Kinderbuchautor Paul Maar über das Sams, neue Geschichten und Wünsche für die Zukunft

Paul Maar ist einer der bekanntesten deutschen Kinder- und Jugendbuchautoren. Nun gibt es ein neues Werk von ihm – eine Ergänzung zu den bisher erschienenen Sams-Büchern. Tanja Liebmann-Décombe sprach mit ihm.

Herr Maar, wie sind Sie auf die Idee gekommen, ein Sams zu erfinden?
Ich wollte etwas über einen schüchternen, zurückhaltenden und ängstlichen Mann namens Taschenbier schreiben und ihm im Laufe der Geschichte zu mehr Lebensfreude verhelfen. Daher habe ich Taschenbier das Gegenteil von ihm an die Seite gestellt: ein freches, mutiges und lustiges kleines Wesen, das ständig quasselt und reimt.

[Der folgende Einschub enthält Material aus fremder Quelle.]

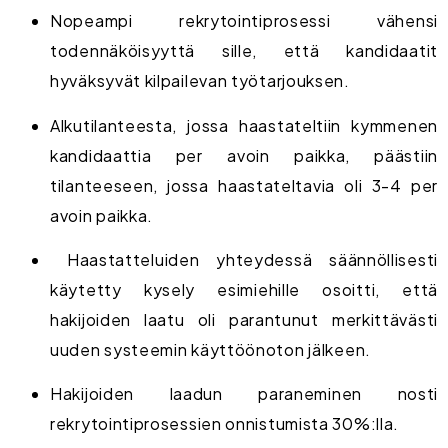
Nopeampi rekrytointiprosessi vähensi
todennäköisyyttä sille, että kandidaatit
hyväksyvät kilpailevan työtarjouksen.
Alkutilanteesta, jossa haastateltiin kymmenen
kandidaattia per avoin paikka, päästiin
tilanteeseen, jossa haastateltavia oli 3-4 per
avoin paikka.
Haastatteluiden yhteydessä säännöllisesti
käytetty kysely esimiehille osoitti, että
hakijoiden laatu oli parantunut merkittävästi
uuden systeemin käyttöönoton jälkeen.
Hakijoiden laadun paraneminen nosti
rekrytointiprosessien onnistumista 30%:lla.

Besonders an Sams ist ja, dass es Wünsche in Erfüllung gehen lassen kann. Hätten Sie ein Sams, was würden Sie sich wünschen?
Dass es mir und meiner Familie weiterhin gut geht, dass ich gesund bleibe und dass ich mehr Zeit hätte. Bei mir ist nämlich ziemlich viel los. Unter anderem schreibe ich gerade an einem neuen Buch – und gleichzeitig bekomme ich viele Anfragen für Lesungen. Langeweile kenne ich nicht.
Worum geht es in „Ein Sams zu viel“?
Im übertragenen Sinn ist es die Geschichte von einem Einzelkind, das verwöhnt und ein bisschen frech ist. Es bekommt ein Geschwisterchen und fühlt sich abgeschrieben. Es wird immer trauriger und gereizter. Ganz nach dem Motto: Und was ist mit mir?
Nach dem siebten Sams-Buch „Sams im Glück“ haben Sie gesagt, dass es keine Fortsetzung mehr geben wird…
Ja, das ist richtig. „Ein Sams zu viel“ ist auch nur eine Ergänzung, die eigentlich schon zwischen dem dritten und vierten Sams-Buch hätte kommen müssen. Im vierten Sams-Buch sind Herr Mon und Frau Rotkohl nämlich verheiratet. Meine Leser haben mich immer wieder gefragt, wie die beiden zusammengekommen sind. Die Antwort findet sich in „Ein Sams zu viel“.
Welche aktuellen Kinderbuchhelden gefallen Ihnen besonders?
„Oscar, Rico und die Tieferschatten“ von Andreas Steinhöfel sowie „Der kleine Ritter Trenk“ von Kirsten Boie.
Sie werden im Dezember 78 Jahre alt. Wann gehen Sie eigentlich in Rente?
Ha, vielleicht mit 90…(lacht). Ich habe noch sehr viele Ideen und mir macht meine Arbeit riesig Spaß.